◆ Parts of the exercise
**A)** According to the article on Heinricher Racing, at which race and when did the team make its debut?
**B)** List every female driver named in the article on Heinricher Racing.
**C)** Continue the article on Heinricher Racing from its final sentence.

:: Source document ::

Heinricher said she had sought to put together an all-female team “to demonstrate that women can compete head-to-head with their male counterparts and win if they have legitimate support.”

That should have attracted sponsors. Among her drivers was Katherine Legge, who owns a track record at Laguna Seca, a marquee track in Northern California. There was also Simona De Silvestro, who has a win in the IndyCar series, which includes the Indianapolis 500.

Then there is Heinricher, the founder and president of BooShoot, which pioneered commercial bamboo production. She was the first woman to compete in the Lamborghini Super Trofeo. In 2017, she and Pippa Mann were the first all-female team in the Trofeo series, taking third in the pro-am event.

The Heinricher Racing team made its debut at the Rolex 24 at Daytona, an annual endurance race, in late January 2019. The first all-female teams raced there in 1966, when two teams of women drove small baby-blue Sunbeam Alpines for an oil company sponsor that called them the “Ring-Free Motor Maids.”

One of those drivers, Janet Guthrie, would become the first woman to compete in the Daytona 500 and the Indianapolis 500. But the 1966 campaign “was embarrassing,” she said in a telephone interview, because the women had no hope of contending with such underpowered cars. The all-female teams came in third from last and last, but ahead of 26 cars that did not finish.

Back then, using women as an attention-getting stunt was considered smart marketing. But as recently as 2016, Bernie Ecclestone, the chief executive of Formula One at the time, told the Canadian network TSN that a female driver “would not be taken seriously.” That was years after Danica Patrick had won an IndyCar race and earned the pole position at the Daytona 500. Patrick, who retired in 2018, got plenty of sponsorship and media attention, but a healthy portion of it played up her sex appeal rather than her driving skill.

:::
:: Given entries ::

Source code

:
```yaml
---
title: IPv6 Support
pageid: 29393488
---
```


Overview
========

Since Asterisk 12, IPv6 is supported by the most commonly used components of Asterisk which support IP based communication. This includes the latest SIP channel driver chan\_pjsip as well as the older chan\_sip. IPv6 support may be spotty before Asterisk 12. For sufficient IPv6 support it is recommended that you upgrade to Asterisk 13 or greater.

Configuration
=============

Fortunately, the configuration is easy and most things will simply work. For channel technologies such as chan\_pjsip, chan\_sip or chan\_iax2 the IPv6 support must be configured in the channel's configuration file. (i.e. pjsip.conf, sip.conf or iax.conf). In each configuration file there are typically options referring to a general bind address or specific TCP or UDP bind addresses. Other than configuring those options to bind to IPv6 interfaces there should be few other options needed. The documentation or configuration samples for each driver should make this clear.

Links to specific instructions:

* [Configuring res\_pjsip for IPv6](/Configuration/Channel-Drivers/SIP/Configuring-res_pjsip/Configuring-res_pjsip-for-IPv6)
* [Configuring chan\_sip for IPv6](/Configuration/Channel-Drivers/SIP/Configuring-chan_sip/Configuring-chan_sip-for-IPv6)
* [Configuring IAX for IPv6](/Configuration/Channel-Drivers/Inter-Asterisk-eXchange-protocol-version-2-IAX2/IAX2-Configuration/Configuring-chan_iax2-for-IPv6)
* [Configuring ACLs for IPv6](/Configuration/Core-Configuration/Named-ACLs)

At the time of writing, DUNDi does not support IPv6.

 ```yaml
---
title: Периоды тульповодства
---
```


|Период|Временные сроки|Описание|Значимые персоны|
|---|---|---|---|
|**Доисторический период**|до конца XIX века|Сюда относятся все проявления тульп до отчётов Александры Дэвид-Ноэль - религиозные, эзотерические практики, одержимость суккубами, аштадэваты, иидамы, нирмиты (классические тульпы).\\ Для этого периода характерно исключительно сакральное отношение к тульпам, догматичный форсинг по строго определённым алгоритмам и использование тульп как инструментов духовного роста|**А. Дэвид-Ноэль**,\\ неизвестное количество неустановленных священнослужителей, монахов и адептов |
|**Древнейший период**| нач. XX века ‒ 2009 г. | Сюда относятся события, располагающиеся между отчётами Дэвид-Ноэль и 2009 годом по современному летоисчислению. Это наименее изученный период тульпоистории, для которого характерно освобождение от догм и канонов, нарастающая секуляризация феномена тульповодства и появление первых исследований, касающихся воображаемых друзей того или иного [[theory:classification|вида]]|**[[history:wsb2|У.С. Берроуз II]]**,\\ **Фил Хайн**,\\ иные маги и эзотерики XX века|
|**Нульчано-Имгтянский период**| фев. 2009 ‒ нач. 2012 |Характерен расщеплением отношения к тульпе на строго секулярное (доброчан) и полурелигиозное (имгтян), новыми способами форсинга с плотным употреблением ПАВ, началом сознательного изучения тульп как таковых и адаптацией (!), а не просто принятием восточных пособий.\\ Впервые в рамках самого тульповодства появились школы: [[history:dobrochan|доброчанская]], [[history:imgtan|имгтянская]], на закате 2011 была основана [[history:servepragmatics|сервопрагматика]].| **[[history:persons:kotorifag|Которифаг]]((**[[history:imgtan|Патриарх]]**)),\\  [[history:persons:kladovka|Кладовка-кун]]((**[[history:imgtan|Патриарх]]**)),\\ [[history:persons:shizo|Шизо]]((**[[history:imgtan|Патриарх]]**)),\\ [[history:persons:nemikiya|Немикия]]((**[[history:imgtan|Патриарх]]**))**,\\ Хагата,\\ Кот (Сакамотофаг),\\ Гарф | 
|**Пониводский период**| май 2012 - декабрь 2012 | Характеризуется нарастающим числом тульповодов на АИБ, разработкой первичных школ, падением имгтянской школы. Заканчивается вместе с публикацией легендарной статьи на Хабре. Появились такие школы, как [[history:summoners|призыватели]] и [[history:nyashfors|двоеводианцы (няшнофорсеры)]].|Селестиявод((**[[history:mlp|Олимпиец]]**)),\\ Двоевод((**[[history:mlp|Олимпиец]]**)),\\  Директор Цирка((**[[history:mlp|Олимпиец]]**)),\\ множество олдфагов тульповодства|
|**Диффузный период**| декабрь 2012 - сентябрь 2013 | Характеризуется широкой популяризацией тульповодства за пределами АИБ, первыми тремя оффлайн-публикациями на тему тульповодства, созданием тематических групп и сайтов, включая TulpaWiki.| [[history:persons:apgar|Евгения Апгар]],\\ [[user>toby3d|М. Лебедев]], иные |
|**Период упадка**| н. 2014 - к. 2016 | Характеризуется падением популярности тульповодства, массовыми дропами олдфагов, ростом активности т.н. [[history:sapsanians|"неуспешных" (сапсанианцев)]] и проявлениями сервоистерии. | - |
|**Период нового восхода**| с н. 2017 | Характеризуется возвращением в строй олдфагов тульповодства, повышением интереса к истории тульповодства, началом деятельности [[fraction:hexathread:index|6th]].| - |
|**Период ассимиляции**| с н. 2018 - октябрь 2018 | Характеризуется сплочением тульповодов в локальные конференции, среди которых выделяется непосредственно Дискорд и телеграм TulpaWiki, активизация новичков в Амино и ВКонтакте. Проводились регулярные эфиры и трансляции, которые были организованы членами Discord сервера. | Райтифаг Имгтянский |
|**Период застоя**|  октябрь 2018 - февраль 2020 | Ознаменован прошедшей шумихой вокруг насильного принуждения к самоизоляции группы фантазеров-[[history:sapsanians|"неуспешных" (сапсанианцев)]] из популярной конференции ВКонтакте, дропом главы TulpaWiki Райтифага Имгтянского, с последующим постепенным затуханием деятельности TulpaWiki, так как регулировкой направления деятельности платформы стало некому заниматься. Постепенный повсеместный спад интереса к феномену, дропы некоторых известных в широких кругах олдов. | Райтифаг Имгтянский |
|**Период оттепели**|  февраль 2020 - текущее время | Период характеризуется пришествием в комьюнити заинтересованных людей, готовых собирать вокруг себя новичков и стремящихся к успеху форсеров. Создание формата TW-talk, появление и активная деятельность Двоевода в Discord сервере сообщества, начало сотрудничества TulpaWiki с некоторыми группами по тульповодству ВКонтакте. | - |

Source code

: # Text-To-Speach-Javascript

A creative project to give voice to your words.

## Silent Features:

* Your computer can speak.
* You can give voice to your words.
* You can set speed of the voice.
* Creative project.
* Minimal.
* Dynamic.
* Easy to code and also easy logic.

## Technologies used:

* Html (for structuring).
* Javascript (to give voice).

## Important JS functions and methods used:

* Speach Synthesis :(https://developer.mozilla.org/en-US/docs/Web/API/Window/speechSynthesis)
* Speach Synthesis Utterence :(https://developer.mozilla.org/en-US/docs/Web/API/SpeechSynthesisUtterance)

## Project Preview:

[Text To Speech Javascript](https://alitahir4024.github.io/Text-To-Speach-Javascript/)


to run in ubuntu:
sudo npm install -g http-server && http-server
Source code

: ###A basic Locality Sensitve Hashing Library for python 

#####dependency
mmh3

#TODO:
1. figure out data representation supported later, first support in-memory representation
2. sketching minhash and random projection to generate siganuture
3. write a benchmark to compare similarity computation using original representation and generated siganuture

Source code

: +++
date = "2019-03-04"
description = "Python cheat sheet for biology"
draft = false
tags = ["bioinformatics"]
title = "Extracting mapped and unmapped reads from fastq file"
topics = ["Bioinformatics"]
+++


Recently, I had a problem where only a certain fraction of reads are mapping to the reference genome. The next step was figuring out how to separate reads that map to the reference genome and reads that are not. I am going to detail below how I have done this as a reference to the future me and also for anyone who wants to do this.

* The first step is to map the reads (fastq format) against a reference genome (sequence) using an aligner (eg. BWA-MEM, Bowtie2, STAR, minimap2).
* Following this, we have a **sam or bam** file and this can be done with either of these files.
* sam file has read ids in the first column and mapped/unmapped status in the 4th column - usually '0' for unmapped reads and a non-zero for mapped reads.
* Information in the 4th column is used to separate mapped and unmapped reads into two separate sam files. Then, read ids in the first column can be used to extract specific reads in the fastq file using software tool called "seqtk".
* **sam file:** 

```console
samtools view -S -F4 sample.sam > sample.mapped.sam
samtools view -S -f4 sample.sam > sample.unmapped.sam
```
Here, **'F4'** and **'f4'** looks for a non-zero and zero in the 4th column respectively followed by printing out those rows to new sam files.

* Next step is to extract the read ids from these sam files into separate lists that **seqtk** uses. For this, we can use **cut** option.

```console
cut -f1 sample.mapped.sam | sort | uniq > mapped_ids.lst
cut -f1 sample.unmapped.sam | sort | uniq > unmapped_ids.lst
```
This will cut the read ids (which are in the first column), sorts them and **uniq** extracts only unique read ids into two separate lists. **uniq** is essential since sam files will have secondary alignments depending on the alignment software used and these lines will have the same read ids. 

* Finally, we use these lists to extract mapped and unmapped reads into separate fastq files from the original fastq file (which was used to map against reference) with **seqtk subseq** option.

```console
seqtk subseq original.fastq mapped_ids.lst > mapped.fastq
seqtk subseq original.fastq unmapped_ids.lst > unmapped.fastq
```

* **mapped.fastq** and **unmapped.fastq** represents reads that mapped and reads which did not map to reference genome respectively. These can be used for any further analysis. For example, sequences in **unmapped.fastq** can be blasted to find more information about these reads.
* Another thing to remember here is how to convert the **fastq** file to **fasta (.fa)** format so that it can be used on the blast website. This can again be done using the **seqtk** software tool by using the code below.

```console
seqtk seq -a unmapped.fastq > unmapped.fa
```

:::

◆ Outputs in order
**A)** At the Rolex 24 at Daytona in late January 2019.

**B)** Heinricher, Katherine Legge, Simona De Silvestro, Pippa Mann, Janet Guthrie, Danica Patrick

**C)**
The motor sports industry has made efforts to battle the perception it isn’t female-friendly — creating commissions and diversity programs — but tangible change has been harder to come by. In June, for example, when Heinricher Racing applied for a spot in 24 Hours of Le Mans, one of sport’s most prestigious events, it was turned down.

Asked why in a BBC interview, Michelle Mouton, president of the Women’s Commission for the racing governing body, said she had been told one female team was the limit. “It was the answer I got,” she said. “ ‘We can have only one.’ ”

The chosen team, Kessel Racing, was held up as an example of how egalitarian racing had become. An article on the LeMans website carried the headline, “Kessel Racing Proves That Motorsport Isn’t Just for Men.”

Caterpillar later told Heinricher in an email that one of its reasons for parting ways with her team was her inability to get its car into LeMans. “An all-female team has been invited and raced in the LeMans, so now it is not a first that we can promote,” the email said.

The organizations governing LeMans denied that there was sexual discrimination, and Heinricher publicly shrugged it off.

“You could call it sexism, you could say it’s discriminatory, you could say many things,” she told the BBC, “but the fact is that we’re not privy to the room.”

In interviews, Heinricher carefully parses what she says, concerned that being outspoken might count against her as a team owner who needs to court sponsors. She even expressed reservations about being interviewed for this article, saying, “I don’t want this to become a controversy.”

Caterpillar did not respond to multiple requests for comment about Heinricher and the decision to drop her team.

But the 11th-hour lack of sponsors cost Heinricher: Her drivers were recruited to another team for this season.

Heinricher remains the only woman team owner in the International Motor Sports Association, one of the primary organizers of auto racing, and Exxon Mobil committed to the team in January, although all the drivers will be men.

Heinricher said she remained undaunted in trying to usher more women into the top ranks of racing. She is mentoring Loni Unser, the 22-year-old fourth-generation progeny of the Unser racing dynasty who is in lower-tier races this season.

“What I want is to engage true talent,” she said. “I have my eyes on young female drivers, but it’s not enough to be a girl driver. You have to be a girl driver who wins.”